The opening of a new restaurant is invariably accompanied by substantial
pre-opening expenses and early operating losses associated with the training of
personnel, excess kitchen costs and costs of supervision and other expenses
during the pre-opening period and during a post-opening "shake out" period until
operations can be considered to be functioning normally. The amount of such
pre-opening expense and early operating loss can generally be expected to depend
upon the size and complexity of the facility being opened. The Company estimates
that such pre-opening expenses and early operating losses were approximately
$2,000,000 in fiscal 1997 and approximately $200,000 in fiscal 1996, in each
case primarily in connection with the opening of the facilities at the New York,
New York Hotel & Casino.
The Company's restaurants generally do not achieve substantial increases
from year to year in net sales or profits. The Company will have to continue to
open new and successful restaurants or expand existing restaurants to achieve
significant increases in net sales or to replace net sales of restaurants which
experience declining popularity or which close because of lease expirations or
other reasons. After a restaurant is opened, there can be no assurance that such
restaurant will be successful, particularly since in many instances the Company
will not operate new restaurants under a tradename currently used by the
Company, thereby requiring each new restaurant to establish its own identity.

*Set task A*
Copy the restaurant-expenses passage from "The opening of a" up to and including "Hotel & Casino.", switching "supervision" to "oversight".
*Set task B*
Set down the entries character for character, from their first line up to and including the line with "v(7.56, 5.11) *".
The restaurant-expenses passage has nothing to do with the entries.

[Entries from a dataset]
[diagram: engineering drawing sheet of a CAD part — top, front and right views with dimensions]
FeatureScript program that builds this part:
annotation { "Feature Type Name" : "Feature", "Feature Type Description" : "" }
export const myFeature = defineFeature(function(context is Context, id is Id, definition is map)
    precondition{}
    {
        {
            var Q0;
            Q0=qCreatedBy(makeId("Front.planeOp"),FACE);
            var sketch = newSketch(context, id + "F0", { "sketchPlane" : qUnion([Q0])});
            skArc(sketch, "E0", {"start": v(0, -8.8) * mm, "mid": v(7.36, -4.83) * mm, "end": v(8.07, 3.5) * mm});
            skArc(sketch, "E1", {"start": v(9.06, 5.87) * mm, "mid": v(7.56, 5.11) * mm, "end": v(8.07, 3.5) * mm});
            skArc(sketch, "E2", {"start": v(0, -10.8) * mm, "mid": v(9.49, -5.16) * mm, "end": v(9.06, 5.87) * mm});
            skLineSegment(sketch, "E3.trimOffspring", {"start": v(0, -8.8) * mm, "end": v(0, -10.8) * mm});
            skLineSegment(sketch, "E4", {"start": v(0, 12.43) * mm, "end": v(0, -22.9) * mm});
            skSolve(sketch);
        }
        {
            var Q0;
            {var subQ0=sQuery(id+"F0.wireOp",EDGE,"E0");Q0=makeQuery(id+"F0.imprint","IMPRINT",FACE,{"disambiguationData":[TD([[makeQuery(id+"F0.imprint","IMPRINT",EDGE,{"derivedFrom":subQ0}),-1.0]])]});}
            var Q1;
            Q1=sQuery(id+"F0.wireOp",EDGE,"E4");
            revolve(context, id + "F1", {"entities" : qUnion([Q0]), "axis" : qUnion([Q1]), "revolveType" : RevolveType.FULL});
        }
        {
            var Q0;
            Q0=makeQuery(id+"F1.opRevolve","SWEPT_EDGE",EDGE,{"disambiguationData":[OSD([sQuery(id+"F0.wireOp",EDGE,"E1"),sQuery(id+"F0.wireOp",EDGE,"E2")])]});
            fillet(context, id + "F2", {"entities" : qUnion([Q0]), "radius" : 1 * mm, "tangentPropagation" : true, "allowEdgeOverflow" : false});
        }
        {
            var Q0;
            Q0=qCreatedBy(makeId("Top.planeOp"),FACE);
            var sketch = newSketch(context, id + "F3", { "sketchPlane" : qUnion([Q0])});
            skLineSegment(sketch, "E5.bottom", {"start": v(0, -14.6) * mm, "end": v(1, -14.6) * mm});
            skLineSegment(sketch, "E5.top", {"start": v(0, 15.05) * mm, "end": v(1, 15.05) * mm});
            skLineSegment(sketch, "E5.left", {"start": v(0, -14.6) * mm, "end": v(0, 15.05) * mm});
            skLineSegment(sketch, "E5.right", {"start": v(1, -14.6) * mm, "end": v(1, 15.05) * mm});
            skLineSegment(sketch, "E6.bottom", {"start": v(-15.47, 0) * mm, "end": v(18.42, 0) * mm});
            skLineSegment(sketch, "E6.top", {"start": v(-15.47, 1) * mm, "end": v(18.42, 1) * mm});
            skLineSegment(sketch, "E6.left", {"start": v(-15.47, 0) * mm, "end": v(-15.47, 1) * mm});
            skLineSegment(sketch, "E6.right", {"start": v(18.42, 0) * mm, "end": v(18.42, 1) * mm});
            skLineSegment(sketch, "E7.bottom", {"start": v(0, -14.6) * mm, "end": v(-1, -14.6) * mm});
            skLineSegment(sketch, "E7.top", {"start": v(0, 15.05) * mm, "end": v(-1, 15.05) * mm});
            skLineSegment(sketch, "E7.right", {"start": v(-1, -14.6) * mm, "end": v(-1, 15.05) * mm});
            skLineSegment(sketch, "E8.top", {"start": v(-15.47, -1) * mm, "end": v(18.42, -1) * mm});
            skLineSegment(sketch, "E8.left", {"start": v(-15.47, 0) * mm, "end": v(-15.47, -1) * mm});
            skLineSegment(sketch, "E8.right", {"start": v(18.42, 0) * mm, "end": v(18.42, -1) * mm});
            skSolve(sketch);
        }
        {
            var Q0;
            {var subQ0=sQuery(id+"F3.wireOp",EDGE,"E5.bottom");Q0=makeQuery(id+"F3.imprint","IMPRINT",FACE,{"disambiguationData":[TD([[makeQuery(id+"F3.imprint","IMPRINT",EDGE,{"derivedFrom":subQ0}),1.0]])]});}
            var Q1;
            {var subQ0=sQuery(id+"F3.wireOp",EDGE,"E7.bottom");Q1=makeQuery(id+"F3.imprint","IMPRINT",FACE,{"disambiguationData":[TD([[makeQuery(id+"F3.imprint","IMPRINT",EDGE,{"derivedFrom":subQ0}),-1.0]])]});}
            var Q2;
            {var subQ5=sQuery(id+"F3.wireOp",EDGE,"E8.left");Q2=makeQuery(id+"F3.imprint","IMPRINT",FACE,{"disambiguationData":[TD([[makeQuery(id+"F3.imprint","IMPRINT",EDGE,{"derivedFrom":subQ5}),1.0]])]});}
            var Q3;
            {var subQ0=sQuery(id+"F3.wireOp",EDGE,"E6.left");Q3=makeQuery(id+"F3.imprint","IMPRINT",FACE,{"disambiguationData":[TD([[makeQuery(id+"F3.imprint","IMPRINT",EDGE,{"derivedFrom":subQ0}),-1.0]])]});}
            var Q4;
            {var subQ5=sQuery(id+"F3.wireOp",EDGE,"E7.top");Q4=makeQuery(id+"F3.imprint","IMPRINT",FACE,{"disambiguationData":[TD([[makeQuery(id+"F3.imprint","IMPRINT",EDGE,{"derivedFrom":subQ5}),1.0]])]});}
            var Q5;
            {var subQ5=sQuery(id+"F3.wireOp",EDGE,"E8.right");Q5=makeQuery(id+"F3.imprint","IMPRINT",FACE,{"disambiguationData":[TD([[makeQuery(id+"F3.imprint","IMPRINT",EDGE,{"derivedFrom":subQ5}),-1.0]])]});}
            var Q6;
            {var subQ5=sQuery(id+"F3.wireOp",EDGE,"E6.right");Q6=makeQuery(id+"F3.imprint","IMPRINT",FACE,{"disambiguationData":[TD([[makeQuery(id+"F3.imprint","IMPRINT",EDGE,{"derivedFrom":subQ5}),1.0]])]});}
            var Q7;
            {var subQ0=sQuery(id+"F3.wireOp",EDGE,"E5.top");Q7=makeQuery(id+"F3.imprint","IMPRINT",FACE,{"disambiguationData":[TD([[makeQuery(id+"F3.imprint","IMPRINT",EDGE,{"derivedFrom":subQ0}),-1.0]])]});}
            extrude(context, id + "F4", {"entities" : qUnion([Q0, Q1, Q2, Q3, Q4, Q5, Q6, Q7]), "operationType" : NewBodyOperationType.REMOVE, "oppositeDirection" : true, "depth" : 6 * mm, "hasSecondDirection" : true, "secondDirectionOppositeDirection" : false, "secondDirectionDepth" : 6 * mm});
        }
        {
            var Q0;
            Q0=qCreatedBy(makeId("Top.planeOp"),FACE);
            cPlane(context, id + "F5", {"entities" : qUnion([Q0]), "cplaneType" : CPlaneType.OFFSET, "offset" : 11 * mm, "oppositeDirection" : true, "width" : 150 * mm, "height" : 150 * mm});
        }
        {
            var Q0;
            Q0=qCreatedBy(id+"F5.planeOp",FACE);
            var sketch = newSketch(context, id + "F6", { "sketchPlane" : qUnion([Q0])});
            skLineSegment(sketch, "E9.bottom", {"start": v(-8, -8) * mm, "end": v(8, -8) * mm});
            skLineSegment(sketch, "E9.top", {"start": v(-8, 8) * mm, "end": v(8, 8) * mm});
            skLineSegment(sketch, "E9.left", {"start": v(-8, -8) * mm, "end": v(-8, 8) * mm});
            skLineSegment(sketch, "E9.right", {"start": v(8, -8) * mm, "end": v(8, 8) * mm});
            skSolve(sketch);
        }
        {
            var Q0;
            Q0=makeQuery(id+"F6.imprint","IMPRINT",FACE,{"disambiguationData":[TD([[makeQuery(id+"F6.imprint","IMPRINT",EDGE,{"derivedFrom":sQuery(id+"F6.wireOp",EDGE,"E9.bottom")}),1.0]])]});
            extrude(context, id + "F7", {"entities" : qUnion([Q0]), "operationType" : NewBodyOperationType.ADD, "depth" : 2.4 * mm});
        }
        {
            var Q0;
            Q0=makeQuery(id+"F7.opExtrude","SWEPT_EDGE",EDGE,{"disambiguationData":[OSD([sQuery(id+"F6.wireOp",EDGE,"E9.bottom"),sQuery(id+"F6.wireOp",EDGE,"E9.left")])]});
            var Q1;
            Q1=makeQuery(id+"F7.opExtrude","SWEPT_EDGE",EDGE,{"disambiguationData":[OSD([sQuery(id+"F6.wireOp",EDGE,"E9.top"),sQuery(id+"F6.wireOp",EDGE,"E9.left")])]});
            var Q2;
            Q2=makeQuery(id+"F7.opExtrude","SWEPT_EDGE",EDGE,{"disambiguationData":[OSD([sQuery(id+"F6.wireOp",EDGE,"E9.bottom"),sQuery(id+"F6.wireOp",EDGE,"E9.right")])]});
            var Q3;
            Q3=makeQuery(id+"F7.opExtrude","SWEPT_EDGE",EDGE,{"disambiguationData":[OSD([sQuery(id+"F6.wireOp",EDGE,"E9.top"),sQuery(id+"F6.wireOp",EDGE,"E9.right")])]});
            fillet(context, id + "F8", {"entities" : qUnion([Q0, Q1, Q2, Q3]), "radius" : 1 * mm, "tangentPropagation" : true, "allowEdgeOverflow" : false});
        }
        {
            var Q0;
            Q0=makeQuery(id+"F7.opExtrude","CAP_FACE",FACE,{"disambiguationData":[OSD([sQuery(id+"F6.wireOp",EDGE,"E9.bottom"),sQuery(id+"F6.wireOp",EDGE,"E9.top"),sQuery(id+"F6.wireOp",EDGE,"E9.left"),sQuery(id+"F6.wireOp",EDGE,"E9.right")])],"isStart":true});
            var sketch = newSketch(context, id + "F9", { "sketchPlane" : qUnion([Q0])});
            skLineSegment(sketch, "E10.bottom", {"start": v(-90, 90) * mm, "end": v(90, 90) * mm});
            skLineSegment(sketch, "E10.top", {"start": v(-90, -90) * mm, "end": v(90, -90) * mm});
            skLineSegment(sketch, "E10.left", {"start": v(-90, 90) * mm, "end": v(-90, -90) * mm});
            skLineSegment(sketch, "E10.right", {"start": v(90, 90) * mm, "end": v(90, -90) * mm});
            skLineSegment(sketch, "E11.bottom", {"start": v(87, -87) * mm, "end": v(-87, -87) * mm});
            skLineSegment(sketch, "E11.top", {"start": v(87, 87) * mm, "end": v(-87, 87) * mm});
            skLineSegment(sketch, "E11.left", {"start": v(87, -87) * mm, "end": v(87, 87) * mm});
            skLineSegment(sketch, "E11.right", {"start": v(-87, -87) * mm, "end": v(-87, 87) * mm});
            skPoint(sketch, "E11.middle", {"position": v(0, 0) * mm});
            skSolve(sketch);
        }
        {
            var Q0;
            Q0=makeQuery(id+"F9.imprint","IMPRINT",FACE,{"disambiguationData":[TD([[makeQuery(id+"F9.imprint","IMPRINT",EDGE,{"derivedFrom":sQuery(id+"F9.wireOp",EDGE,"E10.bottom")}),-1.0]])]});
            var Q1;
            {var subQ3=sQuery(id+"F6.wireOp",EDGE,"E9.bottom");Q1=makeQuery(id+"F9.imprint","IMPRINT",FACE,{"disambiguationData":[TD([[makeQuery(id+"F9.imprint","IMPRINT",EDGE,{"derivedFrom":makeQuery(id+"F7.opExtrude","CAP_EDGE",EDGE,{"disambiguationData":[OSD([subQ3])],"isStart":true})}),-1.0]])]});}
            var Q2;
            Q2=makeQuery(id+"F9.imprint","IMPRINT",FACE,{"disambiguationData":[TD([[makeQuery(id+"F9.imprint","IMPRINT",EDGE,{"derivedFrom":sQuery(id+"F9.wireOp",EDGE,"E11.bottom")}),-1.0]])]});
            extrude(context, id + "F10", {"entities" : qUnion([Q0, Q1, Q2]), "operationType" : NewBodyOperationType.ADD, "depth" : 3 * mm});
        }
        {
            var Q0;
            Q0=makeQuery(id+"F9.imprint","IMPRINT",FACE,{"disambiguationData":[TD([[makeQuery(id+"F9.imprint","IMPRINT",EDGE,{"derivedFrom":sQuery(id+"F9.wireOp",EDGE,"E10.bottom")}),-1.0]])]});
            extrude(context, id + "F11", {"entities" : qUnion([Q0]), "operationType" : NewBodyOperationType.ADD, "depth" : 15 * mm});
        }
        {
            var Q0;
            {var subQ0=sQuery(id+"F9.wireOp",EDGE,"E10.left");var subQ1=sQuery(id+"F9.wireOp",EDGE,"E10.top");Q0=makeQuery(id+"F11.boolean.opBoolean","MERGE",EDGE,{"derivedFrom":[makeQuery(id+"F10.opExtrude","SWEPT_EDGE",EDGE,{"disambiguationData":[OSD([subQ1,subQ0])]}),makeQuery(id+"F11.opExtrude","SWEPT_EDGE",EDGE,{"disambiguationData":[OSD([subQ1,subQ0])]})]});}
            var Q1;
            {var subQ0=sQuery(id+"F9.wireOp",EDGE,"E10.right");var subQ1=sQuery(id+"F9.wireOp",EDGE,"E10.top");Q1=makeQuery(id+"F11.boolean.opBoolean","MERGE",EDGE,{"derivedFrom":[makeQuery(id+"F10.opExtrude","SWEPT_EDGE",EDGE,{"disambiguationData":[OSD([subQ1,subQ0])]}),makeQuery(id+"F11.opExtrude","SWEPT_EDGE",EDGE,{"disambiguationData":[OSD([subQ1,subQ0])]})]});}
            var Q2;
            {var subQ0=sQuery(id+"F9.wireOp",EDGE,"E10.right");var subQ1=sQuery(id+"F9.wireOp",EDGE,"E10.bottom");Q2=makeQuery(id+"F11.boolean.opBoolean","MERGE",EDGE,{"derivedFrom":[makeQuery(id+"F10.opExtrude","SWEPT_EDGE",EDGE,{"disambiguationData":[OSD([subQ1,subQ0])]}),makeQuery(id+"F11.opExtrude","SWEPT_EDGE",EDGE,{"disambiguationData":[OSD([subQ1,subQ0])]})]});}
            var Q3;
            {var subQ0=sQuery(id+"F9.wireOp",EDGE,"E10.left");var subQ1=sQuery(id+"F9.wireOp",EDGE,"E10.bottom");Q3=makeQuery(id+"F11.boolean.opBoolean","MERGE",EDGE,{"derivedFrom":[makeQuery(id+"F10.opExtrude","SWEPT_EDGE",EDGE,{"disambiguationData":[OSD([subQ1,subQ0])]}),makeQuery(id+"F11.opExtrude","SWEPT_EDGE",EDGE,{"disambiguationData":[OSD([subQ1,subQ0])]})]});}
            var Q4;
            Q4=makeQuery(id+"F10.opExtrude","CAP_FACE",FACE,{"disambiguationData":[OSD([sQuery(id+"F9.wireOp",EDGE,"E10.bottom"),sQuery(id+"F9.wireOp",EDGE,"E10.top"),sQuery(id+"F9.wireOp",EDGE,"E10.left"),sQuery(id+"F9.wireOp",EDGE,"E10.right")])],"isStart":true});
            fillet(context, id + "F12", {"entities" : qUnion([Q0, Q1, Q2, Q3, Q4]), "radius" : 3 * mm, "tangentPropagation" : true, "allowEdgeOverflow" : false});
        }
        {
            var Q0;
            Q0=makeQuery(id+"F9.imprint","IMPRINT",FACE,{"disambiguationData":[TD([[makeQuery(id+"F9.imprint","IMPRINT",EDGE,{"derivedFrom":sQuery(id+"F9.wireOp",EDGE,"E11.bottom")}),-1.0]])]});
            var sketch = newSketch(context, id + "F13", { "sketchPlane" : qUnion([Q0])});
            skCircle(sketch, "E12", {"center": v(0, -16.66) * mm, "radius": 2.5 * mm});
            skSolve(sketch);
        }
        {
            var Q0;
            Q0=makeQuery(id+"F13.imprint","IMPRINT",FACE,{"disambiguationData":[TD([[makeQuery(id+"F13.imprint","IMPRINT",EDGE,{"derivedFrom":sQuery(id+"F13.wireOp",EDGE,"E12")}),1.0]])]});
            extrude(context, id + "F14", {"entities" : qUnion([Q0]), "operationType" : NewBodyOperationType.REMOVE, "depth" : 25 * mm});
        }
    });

*Written answer A*
The opening of a new restaurant is invariably accompanied by substantial
pre-opening expenses and early operating losses associated with the training of
personnel, excess kitchen costs and costs of oversight and other expenses
during the pre-opening period and during a post-opening "shake out" period until
operations can be considered to be functioning normally. The amount of such
pre-opening expense and early operating loss can generally be expected to depend
upon the size and complexity of the facility being opened. The Company estimates
that such pre-opening expenses and early operating losses were approximately
$2,000,000 in fiscal 1997 and approximately $200,000 in fiscal 1996, in each
case primarily in connection with the opening of the facilities at the New York,
New York Hotel & Casino.

*Written answer B*
[diagram: engineering drawing sheet of a CAD part — top, front and right views with dimensions]
FeatureScript program that builds this part:
annotation { "Feature Type Name" : "Feature", "Feature Type Description" : "" }
export const myFeature = defineFeature(function(context is Context, id is Id, definition is map)
    precondition{}
    {
        {
            var Q0;
            Q0=qCreatedBy(makeId("Front.planeOp"),FACE);
            var sketch = newSketch(context, id + "F0", { "sketchPlane" : qUnion([Q0])});
            skArc(sketch, "E0", {"start": v(0, -8.8) * mm, "mid": v(7.36, -4.83) * mm, "end": v(8.07, 3.5) * mm});
            skArc(sketch, "E1", {"start": v(9.06, 5.87) * mm, "mid": v(7.56, 5.11) * mm, "end": v(8.07, 3.5) * mm});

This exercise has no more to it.